There is a strong attraction to the danger of edges. The rush of the smallest shifting, the thrill of twisting one leg suddenly, the buckle of knees, the movement of your body in and out of balance. It’s almost sexual in its immediacy. The smallest details and distances fill your eyes and your skin feels every breeze and touch of sun. The rock beneath you shifts under a turning heel and you sway like a drunk. Vertigo demands you jump. Your fingers shake, your head thick with the gravity of the headiness of fear the thrill of a destructive, absolute choice. Vertigo is the contradiction of reason and lust, denial and destructive indulgence, the freedom that flows from passing beyond the edge, leaving yourself behind, crouched on a ledge or tree branch and falling into anonymity. It’s in that battle of instinct and reason that everything remotely interesting in life ever happens. Everything feels still while you fall. Then gravity catches up with you and all the weight of your past flattens you onto the rocks.
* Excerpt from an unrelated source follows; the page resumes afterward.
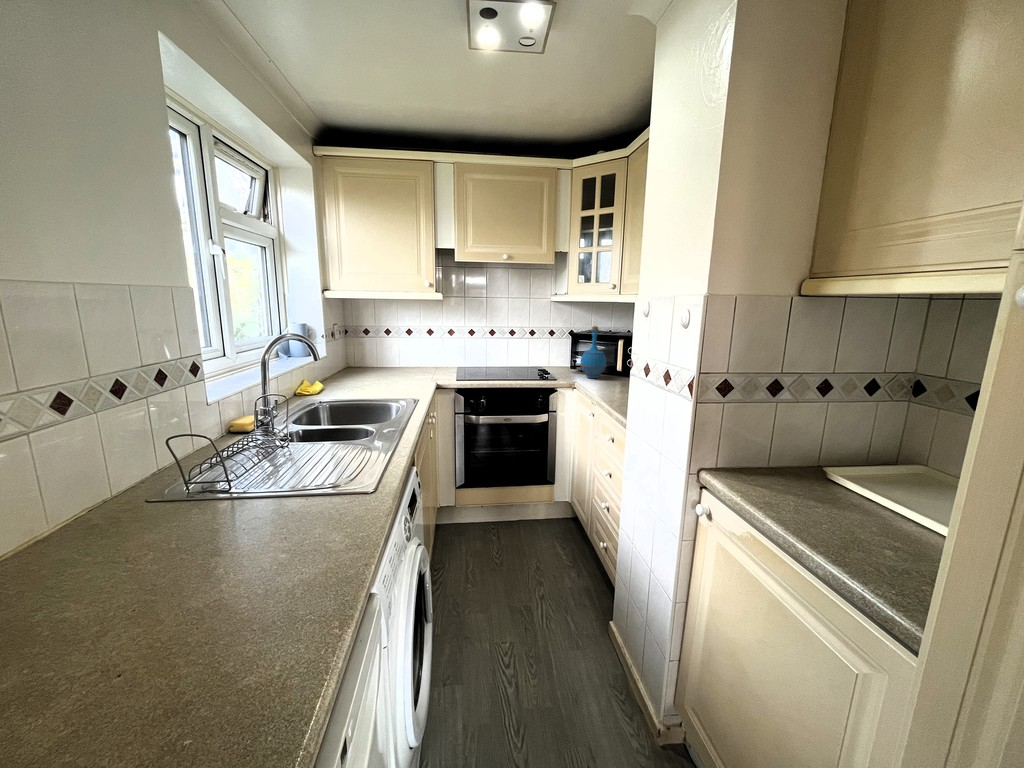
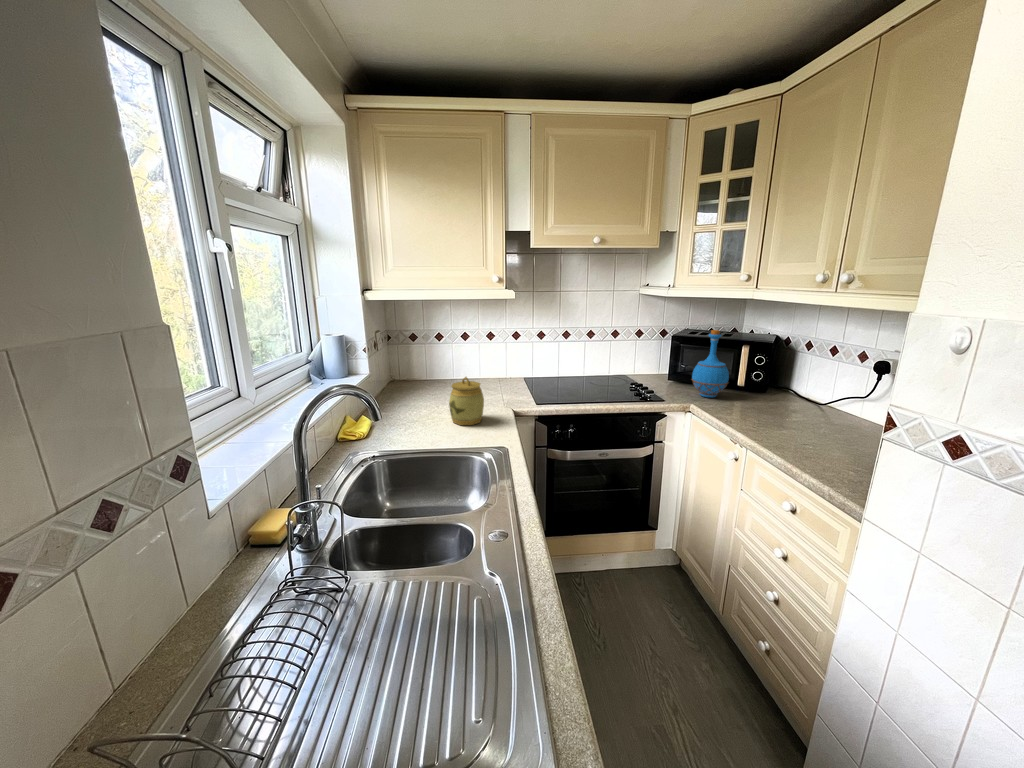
jar: none [384,354,412,391] -> present [449,377,484,425]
From the vantage point of the top of the cliff the South Pacific stretches out before you. But at your back the city is a combination of the sheen of neon and the epileptic movement of city traffic of a society in frenzy. At 33 degrees Celsius the smell of condensed people clings with your sweat, the moisture of intimacy lying on strangers. Turn back to the sea and there is only space. You sweat cleanly in the sea breeze. Out on the chopped confetti of white tipped waves a low-flying trio of seagulls skim the ocean as if dancing. You forget all about their moronic up-close fish and chip glutting siblings that squawk and steal and bicker. Below, Watson’s Bay is settling comfortably into dusk, with covers of reggae music and the chink of glasses among the twisting jowls of the affluent as they gorge. The impulse to jump fades with the sun, turning the air around you to blank shadows, the South Pacific hushing against the cliff. Back at the ferry the silence of the day has emptied you out and keeps you numb amongst the chatting tourists.